··· Data to use ···
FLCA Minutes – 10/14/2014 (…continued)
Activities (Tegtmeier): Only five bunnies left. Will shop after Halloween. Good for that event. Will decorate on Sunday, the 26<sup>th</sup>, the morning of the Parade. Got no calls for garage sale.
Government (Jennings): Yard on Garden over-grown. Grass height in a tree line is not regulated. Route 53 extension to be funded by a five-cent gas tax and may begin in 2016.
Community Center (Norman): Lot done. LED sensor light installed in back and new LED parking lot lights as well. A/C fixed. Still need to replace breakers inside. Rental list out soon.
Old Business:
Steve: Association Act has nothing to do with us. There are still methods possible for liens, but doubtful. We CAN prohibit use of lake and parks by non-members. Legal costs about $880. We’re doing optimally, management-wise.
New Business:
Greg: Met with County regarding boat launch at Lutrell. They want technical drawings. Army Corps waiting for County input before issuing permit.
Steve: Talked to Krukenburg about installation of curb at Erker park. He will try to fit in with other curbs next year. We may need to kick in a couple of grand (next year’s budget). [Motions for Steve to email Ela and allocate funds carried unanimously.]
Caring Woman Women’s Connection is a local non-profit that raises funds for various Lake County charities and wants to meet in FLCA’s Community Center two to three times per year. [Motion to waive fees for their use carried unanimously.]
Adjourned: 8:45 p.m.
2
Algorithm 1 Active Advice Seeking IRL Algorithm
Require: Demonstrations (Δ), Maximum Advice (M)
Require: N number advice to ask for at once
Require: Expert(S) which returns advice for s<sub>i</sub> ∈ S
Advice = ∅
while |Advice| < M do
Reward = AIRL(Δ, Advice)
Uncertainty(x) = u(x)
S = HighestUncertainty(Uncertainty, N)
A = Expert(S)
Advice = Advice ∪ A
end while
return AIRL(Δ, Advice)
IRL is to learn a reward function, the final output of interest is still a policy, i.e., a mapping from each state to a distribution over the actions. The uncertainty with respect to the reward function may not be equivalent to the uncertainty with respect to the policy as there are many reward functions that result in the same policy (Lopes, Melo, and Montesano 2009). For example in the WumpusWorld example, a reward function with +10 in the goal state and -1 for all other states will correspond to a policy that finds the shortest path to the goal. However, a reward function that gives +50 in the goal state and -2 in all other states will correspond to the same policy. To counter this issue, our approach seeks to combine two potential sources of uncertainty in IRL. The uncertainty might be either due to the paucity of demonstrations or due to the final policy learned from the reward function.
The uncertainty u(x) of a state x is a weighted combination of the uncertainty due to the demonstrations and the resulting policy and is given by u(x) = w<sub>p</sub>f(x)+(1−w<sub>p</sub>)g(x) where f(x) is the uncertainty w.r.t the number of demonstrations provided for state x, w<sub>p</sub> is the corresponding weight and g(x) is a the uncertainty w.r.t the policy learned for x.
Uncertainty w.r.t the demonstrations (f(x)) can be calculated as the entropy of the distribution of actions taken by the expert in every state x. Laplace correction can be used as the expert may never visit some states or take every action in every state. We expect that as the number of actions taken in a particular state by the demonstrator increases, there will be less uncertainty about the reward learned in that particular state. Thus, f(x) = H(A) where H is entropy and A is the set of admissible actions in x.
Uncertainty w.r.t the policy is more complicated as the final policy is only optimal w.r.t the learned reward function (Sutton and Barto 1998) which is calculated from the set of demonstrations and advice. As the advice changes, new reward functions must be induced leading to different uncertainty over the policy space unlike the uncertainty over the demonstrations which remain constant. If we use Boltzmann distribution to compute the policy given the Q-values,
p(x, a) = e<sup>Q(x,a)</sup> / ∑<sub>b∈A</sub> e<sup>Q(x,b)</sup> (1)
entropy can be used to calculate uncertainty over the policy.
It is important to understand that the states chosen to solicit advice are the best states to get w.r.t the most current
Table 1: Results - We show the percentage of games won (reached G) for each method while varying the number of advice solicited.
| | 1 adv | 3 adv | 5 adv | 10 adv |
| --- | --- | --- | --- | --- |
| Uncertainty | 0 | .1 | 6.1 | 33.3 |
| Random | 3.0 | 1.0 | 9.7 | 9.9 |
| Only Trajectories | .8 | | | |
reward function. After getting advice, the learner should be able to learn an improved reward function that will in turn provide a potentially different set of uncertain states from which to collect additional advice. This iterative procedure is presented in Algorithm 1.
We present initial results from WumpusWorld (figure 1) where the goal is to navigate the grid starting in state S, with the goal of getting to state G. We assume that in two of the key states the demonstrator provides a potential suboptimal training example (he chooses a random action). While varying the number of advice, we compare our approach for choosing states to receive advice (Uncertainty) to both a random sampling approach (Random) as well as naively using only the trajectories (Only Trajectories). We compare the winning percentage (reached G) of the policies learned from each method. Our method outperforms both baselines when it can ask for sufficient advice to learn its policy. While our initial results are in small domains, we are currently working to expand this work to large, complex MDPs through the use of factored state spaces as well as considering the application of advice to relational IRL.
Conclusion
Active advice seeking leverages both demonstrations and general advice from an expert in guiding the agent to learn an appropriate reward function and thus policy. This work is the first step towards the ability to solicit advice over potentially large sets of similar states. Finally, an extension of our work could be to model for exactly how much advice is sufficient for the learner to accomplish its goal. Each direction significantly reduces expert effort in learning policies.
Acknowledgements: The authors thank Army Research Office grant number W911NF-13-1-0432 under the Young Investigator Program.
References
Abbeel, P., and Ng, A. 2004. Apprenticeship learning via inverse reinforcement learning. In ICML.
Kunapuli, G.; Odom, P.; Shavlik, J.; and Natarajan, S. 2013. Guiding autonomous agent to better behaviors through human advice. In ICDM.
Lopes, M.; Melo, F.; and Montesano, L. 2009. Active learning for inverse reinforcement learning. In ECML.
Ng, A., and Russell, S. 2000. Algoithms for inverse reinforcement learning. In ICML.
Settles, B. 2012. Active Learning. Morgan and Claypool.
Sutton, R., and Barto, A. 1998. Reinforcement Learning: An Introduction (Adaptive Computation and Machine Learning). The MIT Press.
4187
···
## [The problem]
Write down, word for word, the lines above from the one containing "1.0 | 9.7 | 9.9 |" through the one containing "reward function. After", both ends included.

## [Response area]
| Random | 3.0 | 1.0 | 9.7 | 9.9 |
| Only Trajectories | .8 | | | |
reward function. After getting advice, the learner should be able to learn an improved reward function that will in turn provide a potentially different set of uncertain states from which to collect additional advice. This iterative procedure is presented in Algorithm 1.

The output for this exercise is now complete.